Туберозов разбудил поскорей Павлюкана, помог ему вскарабкаться на другого коня и послал его в погоню за беглецом, которого между тем уже не было и следа.
Савелий вынул свои серебряные часы и посмотрел на них: была четверть четвертого.
– Эх, как проспали! – подумал он. – А теперь еще вот эта история, и, Бог знает уже, когда удастся добраться домой.
Впрочем, и то, что он запоздал, и история с лошадью, по-видимому, нимало старику не досаждали: он даже как будто рад был задержке, зевнул и сел в тени с непокрытой муравою.

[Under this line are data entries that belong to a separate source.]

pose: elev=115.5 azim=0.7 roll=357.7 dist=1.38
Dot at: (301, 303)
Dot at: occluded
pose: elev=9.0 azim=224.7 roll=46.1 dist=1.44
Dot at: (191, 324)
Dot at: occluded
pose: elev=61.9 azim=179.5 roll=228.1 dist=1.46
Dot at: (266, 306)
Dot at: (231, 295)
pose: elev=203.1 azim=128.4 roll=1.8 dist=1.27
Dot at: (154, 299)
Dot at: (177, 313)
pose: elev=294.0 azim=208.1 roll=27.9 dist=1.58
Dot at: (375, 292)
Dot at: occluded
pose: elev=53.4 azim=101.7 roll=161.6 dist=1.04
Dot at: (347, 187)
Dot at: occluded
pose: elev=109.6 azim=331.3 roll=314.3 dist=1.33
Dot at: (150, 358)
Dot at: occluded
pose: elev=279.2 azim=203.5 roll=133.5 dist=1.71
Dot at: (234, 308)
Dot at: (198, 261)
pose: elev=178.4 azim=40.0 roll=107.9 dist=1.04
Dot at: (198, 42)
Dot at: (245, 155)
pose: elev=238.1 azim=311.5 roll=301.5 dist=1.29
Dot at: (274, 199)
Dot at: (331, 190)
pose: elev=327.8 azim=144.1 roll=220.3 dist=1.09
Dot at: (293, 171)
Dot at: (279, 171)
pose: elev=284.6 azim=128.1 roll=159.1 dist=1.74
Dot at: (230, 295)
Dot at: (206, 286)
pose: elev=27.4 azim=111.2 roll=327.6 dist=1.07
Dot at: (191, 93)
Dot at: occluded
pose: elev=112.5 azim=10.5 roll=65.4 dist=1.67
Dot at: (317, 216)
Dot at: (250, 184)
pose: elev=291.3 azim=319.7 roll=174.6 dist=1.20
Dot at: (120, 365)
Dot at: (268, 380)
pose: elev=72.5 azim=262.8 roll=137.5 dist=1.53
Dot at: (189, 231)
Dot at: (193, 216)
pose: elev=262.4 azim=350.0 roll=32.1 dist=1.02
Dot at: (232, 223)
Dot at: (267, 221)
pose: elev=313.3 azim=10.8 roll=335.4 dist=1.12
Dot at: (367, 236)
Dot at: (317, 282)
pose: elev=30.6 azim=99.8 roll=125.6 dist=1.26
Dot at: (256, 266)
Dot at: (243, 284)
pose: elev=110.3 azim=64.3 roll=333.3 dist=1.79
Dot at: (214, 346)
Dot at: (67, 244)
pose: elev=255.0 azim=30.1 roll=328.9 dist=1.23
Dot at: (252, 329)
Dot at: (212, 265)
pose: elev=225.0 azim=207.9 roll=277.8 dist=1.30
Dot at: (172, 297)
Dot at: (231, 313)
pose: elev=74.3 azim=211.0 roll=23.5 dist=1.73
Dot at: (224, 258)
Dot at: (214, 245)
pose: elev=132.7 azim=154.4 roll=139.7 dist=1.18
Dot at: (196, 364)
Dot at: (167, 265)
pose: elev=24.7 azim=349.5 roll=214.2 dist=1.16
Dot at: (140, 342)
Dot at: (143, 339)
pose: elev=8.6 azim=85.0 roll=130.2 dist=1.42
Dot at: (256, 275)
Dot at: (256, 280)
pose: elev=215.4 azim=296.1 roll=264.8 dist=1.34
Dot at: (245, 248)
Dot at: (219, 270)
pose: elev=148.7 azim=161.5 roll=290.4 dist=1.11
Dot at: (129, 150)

– Сагою веет от этих мест, – повторил он себе, вторично зевая… – И странно… что я все вздрагиваю и как будто наэлектризован? Читал недавно я в газетах, что есть места, где вследствие неизученных еще условий электричество проявляется с необыкновенной силою. Сосюр и Лумис показали на такие места в Граубиндене и на горах Невады, что волосы людей колыхались и, стремяся подняться, производили сильный и неприятный шум, в спину получались уколы и обжоги, палки и трости жужжали и пели, словно рой оводов, а с концов пальцев и ушей отделялися сильные токи.
Протопоп опять повел рукой по голове и опять вместо волос что-то неприятное, как оса, прошло между его пальцев.
– Ну да; это так: я совсем наэлектризован.
Чу!.. что это? Как ветер клонит ниву, – точно кто в ней ходит…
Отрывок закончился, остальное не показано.